Sul “Corriere della Sera”, Federico Fubini e Antonio Polito scrivono un articolo che rappresenta un fervente manifesto a favore del riarmo europeo, sostenendo che l’Europa non spenda in modo adeguato nel settore della Difesa e che, al contrario, dovrebbe aumentare i propri investimenti. Il punto di riferimento principale nella loro argomentazione è il tentativo di controbattere a uno dei principali cavalli di battaglia del movimento pacifista che sottolinea come la Russia sostenga una spesa inferiore di circa 150 miliardi di euro rispetto ai 381 miliardi europei. Per i due autori, questa argomentazione sarebbe fuorviante.
Innanzitutto, Fubini e Polito affermano che il paragone tra le spese militari europee e russe sarebbe sbagliato, sostenendo che le armi d’attacco costano meno di quelle per la difesa. Questa asserzione, pur essendo parzialmente vera, ignora che il valore assoluto della spesa è ciò che conta in termini di capacità offensiva e difensiva. Affermare che “Dire che l’Europa spende di più della Russia in armi è come dire che gli Usa spendono di più in welfare della Svezia”, è riduttivo e sposta totalmente i termini del ragionamento.
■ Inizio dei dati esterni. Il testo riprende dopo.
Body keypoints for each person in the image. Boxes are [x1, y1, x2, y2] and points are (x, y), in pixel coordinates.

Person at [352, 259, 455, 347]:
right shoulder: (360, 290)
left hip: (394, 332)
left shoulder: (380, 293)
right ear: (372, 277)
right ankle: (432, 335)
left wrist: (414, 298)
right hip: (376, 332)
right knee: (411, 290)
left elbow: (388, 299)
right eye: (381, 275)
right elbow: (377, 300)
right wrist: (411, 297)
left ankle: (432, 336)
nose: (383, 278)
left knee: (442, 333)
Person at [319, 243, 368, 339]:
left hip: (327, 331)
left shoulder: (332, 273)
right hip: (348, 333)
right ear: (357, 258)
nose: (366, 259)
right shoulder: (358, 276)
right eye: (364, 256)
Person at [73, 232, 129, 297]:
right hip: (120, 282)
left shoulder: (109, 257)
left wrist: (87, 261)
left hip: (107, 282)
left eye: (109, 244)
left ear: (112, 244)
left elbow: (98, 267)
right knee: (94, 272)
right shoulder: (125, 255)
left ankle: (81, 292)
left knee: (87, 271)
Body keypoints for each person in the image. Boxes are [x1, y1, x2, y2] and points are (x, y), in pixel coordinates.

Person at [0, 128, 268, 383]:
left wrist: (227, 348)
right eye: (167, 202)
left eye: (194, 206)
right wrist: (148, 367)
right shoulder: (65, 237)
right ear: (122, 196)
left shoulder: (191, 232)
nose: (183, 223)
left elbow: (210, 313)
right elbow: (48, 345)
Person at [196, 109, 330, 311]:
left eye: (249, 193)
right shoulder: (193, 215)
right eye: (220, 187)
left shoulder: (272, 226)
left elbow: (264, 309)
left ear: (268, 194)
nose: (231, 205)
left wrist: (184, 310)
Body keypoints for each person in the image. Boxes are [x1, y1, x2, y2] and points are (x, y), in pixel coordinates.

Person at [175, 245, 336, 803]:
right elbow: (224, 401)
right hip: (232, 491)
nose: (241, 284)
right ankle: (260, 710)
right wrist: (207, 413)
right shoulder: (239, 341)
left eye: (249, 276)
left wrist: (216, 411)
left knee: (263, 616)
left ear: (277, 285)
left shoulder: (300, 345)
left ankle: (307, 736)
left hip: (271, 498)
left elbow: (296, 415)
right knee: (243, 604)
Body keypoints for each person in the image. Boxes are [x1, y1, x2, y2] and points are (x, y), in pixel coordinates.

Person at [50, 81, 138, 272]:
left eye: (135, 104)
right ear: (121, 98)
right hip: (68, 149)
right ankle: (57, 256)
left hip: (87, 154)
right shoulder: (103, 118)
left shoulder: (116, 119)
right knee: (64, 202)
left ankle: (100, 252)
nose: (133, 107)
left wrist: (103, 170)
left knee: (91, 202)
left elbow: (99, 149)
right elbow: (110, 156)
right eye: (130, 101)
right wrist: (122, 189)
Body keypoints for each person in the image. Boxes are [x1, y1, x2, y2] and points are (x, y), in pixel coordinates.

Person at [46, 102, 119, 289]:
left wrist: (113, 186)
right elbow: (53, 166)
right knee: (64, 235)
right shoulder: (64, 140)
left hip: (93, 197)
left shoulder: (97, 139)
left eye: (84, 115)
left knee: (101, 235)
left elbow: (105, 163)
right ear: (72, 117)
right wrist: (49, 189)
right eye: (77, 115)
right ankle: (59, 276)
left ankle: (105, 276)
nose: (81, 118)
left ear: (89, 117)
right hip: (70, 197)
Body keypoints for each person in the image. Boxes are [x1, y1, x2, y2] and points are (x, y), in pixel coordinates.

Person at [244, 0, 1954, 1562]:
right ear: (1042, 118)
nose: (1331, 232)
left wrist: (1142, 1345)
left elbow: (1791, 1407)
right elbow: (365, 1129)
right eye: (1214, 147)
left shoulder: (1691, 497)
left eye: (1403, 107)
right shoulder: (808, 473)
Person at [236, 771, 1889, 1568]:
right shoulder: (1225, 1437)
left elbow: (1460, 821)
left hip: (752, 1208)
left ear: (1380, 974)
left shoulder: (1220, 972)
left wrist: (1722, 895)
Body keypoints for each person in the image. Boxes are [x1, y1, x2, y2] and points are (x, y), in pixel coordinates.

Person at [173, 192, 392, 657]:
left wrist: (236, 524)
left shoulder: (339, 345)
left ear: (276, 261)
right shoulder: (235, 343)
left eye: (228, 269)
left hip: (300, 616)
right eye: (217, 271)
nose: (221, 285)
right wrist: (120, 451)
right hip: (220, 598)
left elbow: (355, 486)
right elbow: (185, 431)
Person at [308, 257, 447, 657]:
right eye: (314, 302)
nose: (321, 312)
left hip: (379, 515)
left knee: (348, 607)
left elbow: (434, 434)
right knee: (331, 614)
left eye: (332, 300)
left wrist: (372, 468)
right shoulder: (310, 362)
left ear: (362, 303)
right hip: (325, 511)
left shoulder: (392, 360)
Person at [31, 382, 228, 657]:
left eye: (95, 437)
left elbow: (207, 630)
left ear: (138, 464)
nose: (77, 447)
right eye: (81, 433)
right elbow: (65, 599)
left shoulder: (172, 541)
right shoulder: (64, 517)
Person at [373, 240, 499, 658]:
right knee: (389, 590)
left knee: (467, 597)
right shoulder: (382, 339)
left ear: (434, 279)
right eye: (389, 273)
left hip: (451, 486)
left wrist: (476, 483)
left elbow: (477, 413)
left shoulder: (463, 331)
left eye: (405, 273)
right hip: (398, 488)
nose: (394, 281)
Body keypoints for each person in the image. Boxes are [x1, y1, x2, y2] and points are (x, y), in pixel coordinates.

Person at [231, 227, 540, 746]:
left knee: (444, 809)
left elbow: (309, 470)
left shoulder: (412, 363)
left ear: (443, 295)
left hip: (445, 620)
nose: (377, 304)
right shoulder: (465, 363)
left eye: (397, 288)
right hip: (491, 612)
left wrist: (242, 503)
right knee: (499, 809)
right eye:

La spesa sociale può e deve essere misurata in relazione al numero di cittadini che ne beneficiano, mentre un incremento della spesa militare non necessariamente si traduce in una maggiore sicurezza o efficacia.
La loro proposta di aumentare il budget dedicato alla Difesa si scontra con una seconda contraddizione: l’idea che l’Europa debba competere con una Russia che produce armi a costi molto inferiori. L’argomento secondo cui l’Unione Europea deve investire di più per eguagliare la produzione russa, basata su vaste risorse naturali e una tradizione industriale solida, pone infatti un dilemma. Se veramente l’Europa dovesse aumentare la propria spesa militare per contrastare queste condizioni favorevoli della Russia, si correrebbe il rischio di dover assorbire una parte sostanziale delle altre spese pubbliche vitali, come la sanità o l’istruzione. Questo scenario non solo risulterebbe insostenibile, ma metterebbe a repentaglio il benessere economico della popolazione rendendola tra l’altro permeabile a forme di guerra ibrida.
Il vecchio dilemma burro o cannoni.
Infine, emerge un’ulteriore contraddizione, di carattere economico e geopolitico. I miliardi spesi dalla Russia per la difesa restano in patria, sostenendo la propria economia, mentre la spesa militare europea ha un alto rischio di riversarsi nelle tasche delle aziende di difesa americane. Ciò non solo accrescerebbe una dipendenza strategica dagli Stati Uniti, ma condurrebbe a una situazione insostenibile, mettendo in discussione la stessa autonomia strategica dell’Europa.
Il dibattito sul riarmo europeo solleva interrogativi fondamentali e meriterebbe ben altre capacità argomentative. Non è sufficiente affermare l’urgenza di aumentare la spesa per la difesa; è cruciale che i leader europei considerino le effettive ricadute delle loro politiche, evitando di cadere in una spirale esponenziale di militarizzazione che non porterebbe necessariamente a una maggiore sicurezza ma piuttosto a una destabilizzazione economica e geopolitica.